任天堂、スーパーマリオランから始まる「まずは無料でプレイ」の挑戦
12月16日(金)、ついに任天堂のマリオシリーズ初となるスマホゲーム『スーパーマリオラン(SUPER MARIO RUN)』の配信が始まりました。
スーパーマリオランは「片手であそぶ、新しいマリオ」をメッセージに、自動で走り続けるマリオをタップでジャンプさせ、コインを集めながらゴールを目指すランゲームです。
「マリオのスマホゲーム」という話題性から多くのニュースサイトで取り上げられており、iPhoneユーザーの方はすでにプレイ済みの人も多いことでしょう。
Appleも異例のプッシュ
そんな世間の注目が集まっている本作の特筆すべき点は、Appleによる異常とも言えるほどの推しっぷりです。
今年のAppleスペシャルイベントで発表されたのを皮切りに、iTunes App Store初となるアプリの配信開始を伝える「通知ボタン」の準備、さらにはApple Store全店舗でのデモゲームプレイ、そしてiTunes App Storeのトップ独占&SNSでの広告配信とまさに至れり尽くせり。
長年スマホゲーム業界の報道に携わってきましたが、Appleからここまでの接待を受けたのは本当に任天堂が初と言える異例のプッシュです。

▬▬▬▬▬▬

_作業内容_
スーパーマリオランの記事から、「任天堂、スーパーマリオランから始まる「まずは無料でプレイ」の挑戦」で始まり「済みの人も多いことでしょう。」で終わる部分を、両端の語句も含めて一字一句そのまま引用してください。

_抽出データ_
▬▬▬▬▬▬

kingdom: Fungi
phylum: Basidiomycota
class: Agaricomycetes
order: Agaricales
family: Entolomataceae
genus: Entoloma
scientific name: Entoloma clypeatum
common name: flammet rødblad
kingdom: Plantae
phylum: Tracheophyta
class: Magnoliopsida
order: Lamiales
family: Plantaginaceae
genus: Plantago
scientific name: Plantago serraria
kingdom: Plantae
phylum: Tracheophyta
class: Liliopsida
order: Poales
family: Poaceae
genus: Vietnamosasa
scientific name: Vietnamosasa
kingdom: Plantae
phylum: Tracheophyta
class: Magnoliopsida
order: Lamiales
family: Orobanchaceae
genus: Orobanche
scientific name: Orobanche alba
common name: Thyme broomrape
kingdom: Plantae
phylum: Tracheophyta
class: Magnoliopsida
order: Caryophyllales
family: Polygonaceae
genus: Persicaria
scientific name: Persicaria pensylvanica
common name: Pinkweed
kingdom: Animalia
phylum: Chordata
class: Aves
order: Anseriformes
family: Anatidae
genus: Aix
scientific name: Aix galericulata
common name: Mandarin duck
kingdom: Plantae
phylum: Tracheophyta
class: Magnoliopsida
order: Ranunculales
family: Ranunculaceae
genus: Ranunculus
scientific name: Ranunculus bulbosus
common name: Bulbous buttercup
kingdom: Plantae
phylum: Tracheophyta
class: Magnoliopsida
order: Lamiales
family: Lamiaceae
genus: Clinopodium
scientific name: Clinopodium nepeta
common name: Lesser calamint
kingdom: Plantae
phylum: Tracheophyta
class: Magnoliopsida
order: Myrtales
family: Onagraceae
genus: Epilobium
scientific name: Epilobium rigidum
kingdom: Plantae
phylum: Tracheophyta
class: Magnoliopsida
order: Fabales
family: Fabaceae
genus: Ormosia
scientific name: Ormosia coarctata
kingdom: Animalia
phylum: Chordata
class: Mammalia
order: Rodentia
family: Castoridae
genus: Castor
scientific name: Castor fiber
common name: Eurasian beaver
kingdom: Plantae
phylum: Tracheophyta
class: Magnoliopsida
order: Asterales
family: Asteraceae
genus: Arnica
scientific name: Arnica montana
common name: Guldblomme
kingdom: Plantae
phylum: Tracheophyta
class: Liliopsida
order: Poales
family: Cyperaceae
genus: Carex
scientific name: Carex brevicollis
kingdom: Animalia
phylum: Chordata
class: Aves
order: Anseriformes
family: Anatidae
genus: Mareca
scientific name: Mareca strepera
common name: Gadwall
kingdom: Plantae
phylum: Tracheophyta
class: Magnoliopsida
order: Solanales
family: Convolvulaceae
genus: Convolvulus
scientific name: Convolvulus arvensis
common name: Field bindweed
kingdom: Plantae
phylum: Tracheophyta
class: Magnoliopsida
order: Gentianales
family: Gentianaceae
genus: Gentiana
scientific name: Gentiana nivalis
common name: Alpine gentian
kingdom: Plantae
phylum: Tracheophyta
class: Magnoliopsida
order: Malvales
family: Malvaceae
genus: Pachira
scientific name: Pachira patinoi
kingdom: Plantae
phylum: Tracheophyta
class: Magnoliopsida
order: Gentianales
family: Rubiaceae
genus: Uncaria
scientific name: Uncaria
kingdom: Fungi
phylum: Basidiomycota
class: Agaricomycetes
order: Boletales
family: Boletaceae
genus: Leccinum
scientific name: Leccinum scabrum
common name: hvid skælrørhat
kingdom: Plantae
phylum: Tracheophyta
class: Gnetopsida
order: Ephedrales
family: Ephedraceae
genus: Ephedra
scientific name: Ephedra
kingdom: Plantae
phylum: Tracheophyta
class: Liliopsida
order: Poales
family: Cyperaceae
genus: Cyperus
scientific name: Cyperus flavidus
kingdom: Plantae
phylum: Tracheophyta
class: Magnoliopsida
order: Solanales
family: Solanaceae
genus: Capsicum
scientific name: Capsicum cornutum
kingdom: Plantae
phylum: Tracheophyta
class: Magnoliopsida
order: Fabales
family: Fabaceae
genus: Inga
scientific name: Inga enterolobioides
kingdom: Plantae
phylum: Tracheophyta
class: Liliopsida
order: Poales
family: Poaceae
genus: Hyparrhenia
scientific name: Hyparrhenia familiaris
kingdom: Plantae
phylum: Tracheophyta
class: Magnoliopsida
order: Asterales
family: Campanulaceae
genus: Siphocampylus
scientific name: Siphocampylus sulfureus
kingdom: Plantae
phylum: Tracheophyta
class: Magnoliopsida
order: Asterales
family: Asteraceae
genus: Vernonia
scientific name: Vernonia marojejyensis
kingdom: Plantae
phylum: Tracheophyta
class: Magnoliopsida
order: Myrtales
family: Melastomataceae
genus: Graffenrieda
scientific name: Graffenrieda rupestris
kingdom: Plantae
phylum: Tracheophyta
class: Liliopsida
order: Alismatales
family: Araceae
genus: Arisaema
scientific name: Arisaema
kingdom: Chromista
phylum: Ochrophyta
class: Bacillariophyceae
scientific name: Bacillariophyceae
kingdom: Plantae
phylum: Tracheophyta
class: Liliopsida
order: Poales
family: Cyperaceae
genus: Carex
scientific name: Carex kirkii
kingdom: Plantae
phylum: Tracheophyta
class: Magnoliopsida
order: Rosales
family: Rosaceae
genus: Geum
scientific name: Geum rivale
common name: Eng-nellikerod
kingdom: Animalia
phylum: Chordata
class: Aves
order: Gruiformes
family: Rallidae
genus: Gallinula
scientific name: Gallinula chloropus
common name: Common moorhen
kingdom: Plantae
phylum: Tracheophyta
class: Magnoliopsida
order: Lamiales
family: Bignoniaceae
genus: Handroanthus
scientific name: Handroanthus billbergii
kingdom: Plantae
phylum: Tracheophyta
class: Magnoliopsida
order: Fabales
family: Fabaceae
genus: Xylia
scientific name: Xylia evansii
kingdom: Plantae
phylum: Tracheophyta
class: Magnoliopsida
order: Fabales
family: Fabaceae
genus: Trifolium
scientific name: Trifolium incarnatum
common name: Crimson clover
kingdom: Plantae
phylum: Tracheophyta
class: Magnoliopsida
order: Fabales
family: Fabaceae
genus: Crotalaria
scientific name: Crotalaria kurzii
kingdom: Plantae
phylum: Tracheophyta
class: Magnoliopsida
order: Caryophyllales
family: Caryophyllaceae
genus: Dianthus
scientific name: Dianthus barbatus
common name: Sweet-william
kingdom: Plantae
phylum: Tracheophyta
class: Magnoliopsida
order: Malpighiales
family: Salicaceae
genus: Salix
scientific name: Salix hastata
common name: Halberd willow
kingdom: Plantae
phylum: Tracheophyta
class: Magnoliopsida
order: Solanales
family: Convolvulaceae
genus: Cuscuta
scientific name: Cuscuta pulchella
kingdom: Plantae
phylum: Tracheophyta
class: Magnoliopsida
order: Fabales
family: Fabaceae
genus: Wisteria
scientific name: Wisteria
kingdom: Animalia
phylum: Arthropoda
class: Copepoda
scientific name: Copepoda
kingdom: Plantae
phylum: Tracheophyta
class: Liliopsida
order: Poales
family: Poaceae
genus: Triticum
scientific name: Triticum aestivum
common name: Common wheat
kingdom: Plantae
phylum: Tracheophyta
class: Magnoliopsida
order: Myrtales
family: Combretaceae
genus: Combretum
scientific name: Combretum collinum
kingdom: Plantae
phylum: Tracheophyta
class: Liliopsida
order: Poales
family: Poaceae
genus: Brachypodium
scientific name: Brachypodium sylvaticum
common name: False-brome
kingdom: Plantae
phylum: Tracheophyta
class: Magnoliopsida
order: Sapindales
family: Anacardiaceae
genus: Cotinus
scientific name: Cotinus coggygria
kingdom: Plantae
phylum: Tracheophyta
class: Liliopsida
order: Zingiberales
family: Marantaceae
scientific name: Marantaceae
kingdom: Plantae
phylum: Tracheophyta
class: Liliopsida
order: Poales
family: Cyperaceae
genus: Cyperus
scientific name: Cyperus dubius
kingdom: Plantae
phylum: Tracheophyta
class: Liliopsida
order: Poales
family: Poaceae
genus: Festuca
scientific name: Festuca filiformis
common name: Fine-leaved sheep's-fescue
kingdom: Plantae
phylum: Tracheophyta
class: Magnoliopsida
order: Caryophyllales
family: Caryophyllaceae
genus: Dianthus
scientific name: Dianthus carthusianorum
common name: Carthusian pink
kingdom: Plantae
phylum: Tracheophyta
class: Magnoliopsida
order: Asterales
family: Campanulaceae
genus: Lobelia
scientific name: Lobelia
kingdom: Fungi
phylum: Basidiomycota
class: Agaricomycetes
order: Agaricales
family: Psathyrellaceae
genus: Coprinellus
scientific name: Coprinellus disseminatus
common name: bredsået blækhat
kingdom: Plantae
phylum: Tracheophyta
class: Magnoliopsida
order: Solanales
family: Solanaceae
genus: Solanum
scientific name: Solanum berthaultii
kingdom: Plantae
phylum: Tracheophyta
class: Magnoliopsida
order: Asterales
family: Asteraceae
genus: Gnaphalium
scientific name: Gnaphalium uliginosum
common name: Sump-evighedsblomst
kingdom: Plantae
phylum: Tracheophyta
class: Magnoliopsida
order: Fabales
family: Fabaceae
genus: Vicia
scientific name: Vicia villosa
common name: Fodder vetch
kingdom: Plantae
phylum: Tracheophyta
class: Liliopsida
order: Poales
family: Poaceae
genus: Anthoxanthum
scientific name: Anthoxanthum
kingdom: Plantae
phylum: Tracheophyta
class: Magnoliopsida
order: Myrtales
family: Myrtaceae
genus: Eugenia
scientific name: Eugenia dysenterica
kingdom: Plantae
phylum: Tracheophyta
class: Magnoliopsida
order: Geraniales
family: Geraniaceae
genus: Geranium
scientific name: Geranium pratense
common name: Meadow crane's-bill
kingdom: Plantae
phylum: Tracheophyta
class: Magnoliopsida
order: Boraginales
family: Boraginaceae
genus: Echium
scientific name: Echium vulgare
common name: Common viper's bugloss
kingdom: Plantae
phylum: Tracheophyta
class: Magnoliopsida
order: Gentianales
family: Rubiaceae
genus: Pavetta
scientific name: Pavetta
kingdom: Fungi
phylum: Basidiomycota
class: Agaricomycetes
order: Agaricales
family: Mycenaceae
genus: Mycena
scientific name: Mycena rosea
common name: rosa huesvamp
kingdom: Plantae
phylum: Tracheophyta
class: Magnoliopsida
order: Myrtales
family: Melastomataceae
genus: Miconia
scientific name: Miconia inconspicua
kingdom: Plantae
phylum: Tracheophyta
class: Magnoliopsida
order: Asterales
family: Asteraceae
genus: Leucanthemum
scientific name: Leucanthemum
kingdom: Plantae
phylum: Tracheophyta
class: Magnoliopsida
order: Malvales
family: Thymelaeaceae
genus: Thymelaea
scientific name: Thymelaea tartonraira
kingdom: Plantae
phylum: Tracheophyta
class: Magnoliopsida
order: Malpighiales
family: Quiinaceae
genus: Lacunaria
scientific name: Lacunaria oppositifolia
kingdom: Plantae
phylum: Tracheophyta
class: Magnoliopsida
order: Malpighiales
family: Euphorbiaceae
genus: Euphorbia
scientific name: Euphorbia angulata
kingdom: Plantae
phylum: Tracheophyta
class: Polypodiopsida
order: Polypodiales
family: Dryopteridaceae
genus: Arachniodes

▬▬▬▬▬▬

_解答_
任天堂、スーパーマリオランから始まる「まずは無料でプレイ」の挑戦
12月16日(金)、ついに任天堂のマリオシリーズ初となるスマホゲーム『スーパーマリオラン(SUPER MARIO RUN)』の配信が始まりました。
スーパーマリオランは「片手であそぶ、新しいマリオ」をメッセージに、自動で走り続けるマリオをタップでジャンプさせ、コインを集めながらゴールを目指すランゲームです。
「マリオのスマホゲーム」という話題性から多くのニュースサイトで取り上げられており、iPhoneユーザーの方はすでにプレイ済みの人も多いことでしょう。